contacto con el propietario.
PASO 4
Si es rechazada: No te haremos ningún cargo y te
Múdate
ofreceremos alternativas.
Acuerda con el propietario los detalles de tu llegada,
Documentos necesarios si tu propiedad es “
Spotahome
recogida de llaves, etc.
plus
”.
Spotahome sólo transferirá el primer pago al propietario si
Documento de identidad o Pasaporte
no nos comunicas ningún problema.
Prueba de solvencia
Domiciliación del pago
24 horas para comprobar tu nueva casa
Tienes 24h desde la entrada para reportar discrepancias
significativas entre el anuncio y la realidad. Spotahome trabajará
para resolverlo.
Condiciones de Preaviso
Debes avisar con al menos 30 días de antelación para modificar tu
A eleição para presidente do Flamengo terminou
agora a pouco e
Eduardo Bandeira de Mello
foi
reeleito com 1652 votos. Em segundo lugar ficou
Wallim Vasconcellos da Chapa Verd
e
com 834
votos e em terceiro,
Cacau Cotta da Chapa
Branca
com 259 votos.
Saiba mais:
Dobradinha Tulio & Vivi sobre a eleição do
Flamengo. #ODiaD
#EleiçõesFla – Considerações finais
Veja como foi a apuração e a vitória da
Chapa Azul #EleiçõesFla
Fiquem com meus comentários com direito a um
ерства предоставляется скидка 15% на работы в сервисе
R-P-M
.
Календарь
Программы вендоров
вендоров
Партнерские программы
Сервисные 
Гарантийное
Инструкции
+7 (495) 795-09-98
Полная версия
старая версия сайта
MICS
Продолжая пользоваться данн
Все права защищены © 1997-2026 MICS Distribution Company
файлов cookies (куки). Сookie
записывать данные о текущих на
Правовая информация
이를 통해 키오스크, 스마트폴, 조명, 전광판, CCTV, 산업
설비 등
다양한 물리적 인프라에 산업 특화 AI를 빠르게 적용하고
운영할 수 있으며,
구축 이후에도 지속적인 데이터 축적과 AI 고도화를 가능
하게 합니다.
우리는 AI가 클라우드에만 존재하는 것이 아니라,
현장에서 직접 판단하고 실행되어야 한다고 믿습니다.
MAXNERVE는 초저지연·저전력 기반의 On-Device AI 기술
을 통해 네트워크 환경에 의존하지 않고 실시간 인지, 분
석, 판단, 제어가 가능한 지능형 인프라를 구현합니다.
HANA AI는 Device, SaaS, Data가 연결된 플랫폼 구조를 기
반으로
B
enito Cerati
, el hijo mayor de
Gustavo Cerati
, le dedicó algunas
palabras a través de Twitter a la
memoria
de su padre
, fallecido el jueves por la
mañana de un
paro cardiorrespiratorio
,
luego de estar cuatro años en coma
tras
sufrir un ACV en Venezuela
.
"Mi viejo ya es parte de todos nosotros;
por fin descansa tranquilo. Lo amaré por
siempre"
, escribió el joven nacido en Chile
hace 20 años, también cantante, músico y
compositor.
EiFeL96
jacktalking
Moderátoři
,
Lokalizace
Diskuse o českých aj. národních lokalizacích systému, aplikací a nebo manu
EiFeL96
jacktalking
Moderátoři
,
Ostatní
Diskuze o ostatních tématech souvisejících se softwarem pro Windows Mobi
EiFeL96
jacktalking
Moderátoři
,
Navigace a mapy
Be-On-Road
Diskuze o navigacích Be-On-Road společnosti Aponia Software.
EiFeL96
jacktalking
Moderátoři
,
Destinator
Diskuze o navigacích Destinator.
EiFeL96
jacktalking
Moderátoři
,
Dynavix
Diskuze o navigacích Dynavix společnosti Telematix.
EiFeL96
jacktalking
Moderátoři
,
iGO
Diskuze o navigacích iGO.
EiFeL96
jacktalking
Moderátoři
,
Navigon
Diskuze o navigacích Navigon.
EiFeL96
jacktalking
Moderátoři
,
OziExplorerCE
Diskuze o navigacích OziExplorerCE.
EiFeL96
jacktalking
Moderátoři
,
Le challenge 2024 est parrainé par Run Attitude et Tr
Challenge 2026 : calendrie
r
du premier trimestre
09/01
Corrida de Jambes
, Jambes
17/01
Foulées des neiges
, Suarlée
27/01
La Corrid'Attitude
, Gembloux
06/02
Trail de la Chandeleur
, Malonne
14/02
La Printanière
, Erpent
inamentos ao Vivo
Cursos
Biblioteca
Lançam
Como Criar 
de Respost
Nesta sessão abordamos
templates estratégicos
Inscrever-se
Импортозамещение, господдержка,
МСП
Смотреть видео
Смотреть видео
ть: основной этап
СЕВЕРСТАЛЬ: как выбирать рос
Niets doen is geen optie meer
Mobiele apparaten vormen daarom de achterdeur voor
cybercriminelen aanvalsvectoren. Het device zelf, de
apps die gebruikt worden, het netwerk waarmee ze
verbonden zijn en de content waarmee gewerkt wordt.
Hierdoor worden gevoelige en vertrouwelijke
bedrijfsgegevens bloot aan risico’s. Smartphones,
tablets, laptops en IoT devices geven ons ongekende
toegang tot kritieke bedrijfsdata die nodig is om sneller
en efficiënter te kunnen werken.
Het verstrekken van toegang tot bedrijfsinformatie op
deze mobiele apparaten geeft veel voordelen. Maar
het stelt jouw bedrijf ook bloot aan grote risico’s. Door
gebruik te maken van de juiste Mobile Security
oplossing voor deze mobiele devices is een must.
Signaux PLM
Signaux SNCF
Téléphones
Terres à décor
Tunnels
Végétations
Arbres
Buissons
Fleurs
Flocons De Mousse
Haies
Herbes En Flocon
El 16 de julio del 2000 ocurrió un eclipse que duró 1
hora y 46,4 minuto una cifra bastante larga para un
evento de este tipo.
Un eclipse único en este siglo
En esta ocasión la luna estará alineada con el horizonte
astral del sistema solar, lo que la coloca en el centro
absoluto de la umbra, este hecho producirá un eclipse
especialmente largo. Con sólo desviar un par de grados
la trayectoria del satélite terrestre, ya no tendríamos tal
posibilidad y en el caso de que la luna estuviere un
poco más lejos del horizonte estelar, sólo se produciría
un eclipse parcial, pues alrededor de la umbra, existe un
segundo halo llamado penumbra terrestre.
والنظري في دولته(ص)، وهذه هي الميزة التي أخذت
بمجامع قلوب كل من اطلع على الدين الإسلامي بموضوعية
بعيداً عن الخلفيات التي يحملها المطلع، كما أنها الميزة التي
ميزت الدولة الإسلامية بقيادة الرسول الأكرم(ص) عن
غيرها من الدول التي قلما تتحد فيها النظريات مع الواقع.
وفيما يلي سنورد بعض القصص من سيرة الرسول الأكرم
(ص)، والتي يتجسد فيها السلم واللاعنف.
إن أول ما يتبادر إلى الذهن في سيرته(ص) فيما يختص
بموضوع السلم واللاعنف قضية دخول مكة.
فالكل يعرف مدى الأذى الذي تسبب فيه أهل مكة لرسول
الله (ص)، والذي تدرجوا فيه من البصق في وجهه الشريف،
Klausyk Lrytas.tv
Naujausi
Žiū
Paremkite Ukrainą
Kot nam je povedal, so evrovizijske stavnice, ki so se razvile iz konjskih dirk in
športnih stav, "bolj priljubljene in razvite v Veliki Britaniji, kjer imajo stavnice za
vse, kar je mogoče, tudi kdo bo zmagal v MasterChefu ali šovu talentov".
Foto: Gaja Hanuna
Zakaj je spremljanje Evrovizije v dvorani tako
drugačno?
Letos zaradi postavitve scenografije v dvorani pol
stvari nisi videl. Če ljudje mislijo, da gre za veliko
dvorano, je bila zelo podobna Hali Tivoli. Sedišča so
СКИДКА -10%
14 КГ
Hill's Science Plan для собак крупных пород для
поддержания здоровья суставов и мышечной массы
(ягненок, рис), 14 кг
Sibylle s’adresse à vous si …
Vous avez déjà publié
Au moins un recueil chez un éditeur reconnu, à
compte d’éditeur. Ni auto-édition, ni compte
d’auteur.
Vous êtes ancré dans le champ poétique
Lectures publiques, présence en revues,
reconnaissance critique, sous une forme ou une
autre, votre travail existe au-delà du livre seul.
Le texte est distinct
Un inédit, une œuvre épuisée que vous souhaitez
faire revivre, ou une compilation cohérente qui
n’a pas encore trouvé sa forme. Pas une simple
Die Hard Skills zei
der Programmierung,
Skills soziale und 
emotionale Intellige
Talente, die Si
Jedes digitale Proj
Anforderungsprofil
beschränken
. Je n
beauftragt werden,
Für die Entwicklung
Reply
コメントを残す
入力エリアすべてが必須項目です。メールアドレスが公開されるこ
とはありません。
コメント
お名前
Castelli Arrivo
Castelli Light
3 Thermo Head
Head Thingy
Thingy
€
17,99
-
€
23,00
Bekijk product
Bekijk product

----------

ACTIVITY
Write out, verbatim, the rows from the first line through the line containing "Domiciliación del pago", both ends included.

RESULT OF THIS TASK
contacto con el propietario.
PASO 4
Si es rechazada: No te haremos ningún cargo y te
Múdate
ofreceremos alternativas.
Acuerda con el propietario los detalles de tu llegada,
Documentos necesarios si tu propiedad es “
Spotahome
recogida de llaves, etc.
plus
”.
Spotahome sólo transferirá el primer pago al propietario si
Documento de identidad o Pasaporte
no nos comunicas ningún problema.
Prueba de solvencia
Domiciliación del pago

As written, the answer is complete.